### [The problem]
Collect every line in the items below that contains the string "Stack", and copy each one in full. Matching is case-sensitive.

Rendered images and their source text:

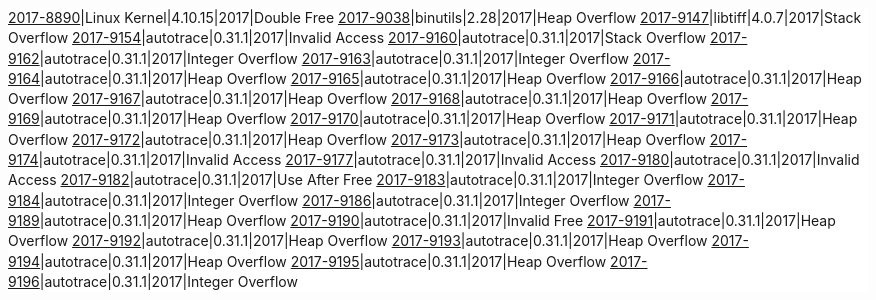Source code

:[2017-8890](https://github.com/VulnReproduction/LinuxFlaw/tree/master/CVE-2017-8890)|Linux Kernel|4.10.15|2017|Double Free
[2017-9038](https://github.com/VulnReproduction/LinuxFlaw/tree/master/CVE-2017-9038)|binutils|2.28|2017|Heap Overflow
[2017-9147](https://github.com/VulnReproduction/LinuxFlaw/tree/master/CVE-2017-9147)|libtiff|4.0.7|2017|Stack Overflow
[2017-9154](https://github.com/VulnReproduction/LinuxFlaw/tree/master/CVE-2017-9154)|autotrace|0.31.1|2017|Invalid Access
[2017-9160](https://github.com/VulnReproduction/LinuxFlaw/tree/master/CVE-2017-9160)|autotrace|0.31.1|2017|Stack Overflow
[2017-9162](https://github.com/VulnReproduction/LinuxFlaw/tree/master/CVE-2017-9162)|autotrace|0.31.1|2017|Integer Overflow
[2017-9163](https://github.com/VulnReproduction/LinuxFlaw/tree/master/CVE-2017-9163)|autotrace|0.31.1|2017|Integer Overflow
[2017-9164](https://github.com/VulnReproduction/LinuxFlaw/tree/master/CVE-2017-9164)|autotrace|0.31.1|2017|Heap Overflow
[2017-9165](https://github.com/VulnReproduction/LinuxFlaw/tree/master/CVE-2017-9165)|autotrace|0.31.1|2017|Heap Overflow
[2017-9166](https://github.com/VulnReproduction/LinuxFlaw/tree/master/CVE-2017-9166)|autotrace|0.31.1|2017|Heap Overflow
[2017-9167](https://github.com/VulnReproduction/LinuxFlaw/tree/master/CVE-2017-9167)|autotrace|0.31.1|2017|Heap Overflow
[2017-9168](https://github.com/VulnReproduction/LinuxFlaw/tree/master/CVE-2017-9168)|autotrace|0.31.1|2017|Heap Overflow
[2017-9169](https://github.com/VulnReproduction/LinuxFlaw/tree/master/CVE-2017-9169)|autotrace|0.31.1|2017|Heap Overflow
[2017-9170](https://github.com/VulnReproduction/LinuxFlaw/tree/master/CVE-2017-9170)|autotrace|0.31.1|2017|Heap Overflow
[2017-9171](https://github.com/VulnReproduction/LinuxFlaw/tree/master/CVE-2017-9171)|autotrace|0.31.1|2017|Heap Overflow
[2017-9172](https://github.com/VulnReproduction/LinuxFlaw/tree/master/CVE-2017-9172)|autotrace|0.31.1|2017|Heap Overflow
[2017-9173](https://github.com/VulnReproduction/LinuxFlaw/tree/master/CVE-2017-9173)|autotrace|0.31.1|2017|Heap Overflow
[2017-9174](https://github.com/VulnReproduction/LinuxFlaw/tree/master/CVE-2017-9174)|autotrace|0.31.1|2017|Invalid Access
[2017-9177](https://github.com/VulnReproduction/LinuxFlaw/tree/master/CVE-2017-9177)|autotrace|0.31.1|2017|Invalid Access
[2017-9180](https://github.com/VulnReproduction/LinuxFlaw/tree/master/CVE-2017-9180)|autotrace|0.31.1|2017|Invalid Access
[2017-9182](https://github.com/VulnReproduction/LinuxFlaw/tree/master/CVE-2017-9182)|autotrace|0.31.1|2017|Use After Free
[2017-9183](https://github.com/VulnReproduction/LinuxFlaw/tree/master/CVE-2017-9183)|autotrace|0.31.1|2017|Integer Overflow
[2017-9184](https://github.com/VulnReproduction/LinuxFlaw/tree/master/CVE-2017-9184)|autotrace|0.31.1|2017|Integer Overflow
[2017-9186](https://github.com/VulnReproduction/LinuxFlaw/tree/master/CVE-2017-9186)|autotrace|0.31.1|2017|Integer Overflow
[2017-9189](https://github.com/VulnReproduction/LinuxFlaw/tree/master/CVE-2017-9189)|autotrace|0.31.1|2017|Heap Overflow
[2017-9190](https://github.com/VulnReproduction/LinuxFlaw/tree/master/CVE-2017-9190)|autotrace|0.31.1|2017|Invalid Free
[2017-9191](https://github.com/VulnReproduction/LinuxFlaw/tree/master/CVE-2017-9191)|autotrace|0.31.1|2017|Heap Overflow
[2017-9192](https://github.com/VulnReproduction/LinuxFlaw/tree/master/CVE-2017-9192)|autotrace|0.31.1|2017|Heap Overflow
[2017-9193](https://github.com/VulnReproduction/LinuxFlaw/tree/master/CVE-2017-9193)|autotrace|0.31.1|2017|Heap Overflow
[2017-9194](https://github.com/VulnReproduction/LinuxFlaw/tree/master/CVE-2017-9194)|autotrace|0.31.1|2017|Heap Overflow
[2017-9195](https://github.com/VulnReproduction/LinuxFlaw/tree/master/CVE-2017-9195)|autotrace|0.31.1|2017|Heap Overflow
[2017-9196](https://github.com/VulnReproduction/LinuxFlaw/tree/master/CVE-2017-9196)|autotrace|0.31.1|2017|Integer Overflow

### [Written solution]
[2017-9147](https://github.com/VulnReproduction/LinuxFlaw/tree/master/CVE-2017-9147)|libtiff|4.0.7|2017|Stack Overflow
[2017-9160](https://github.com/VulnReproduction/LinuxFlaw/tree/master/CVE-2017-9160)|autotrace|0.31.1|2017|Stack Overflow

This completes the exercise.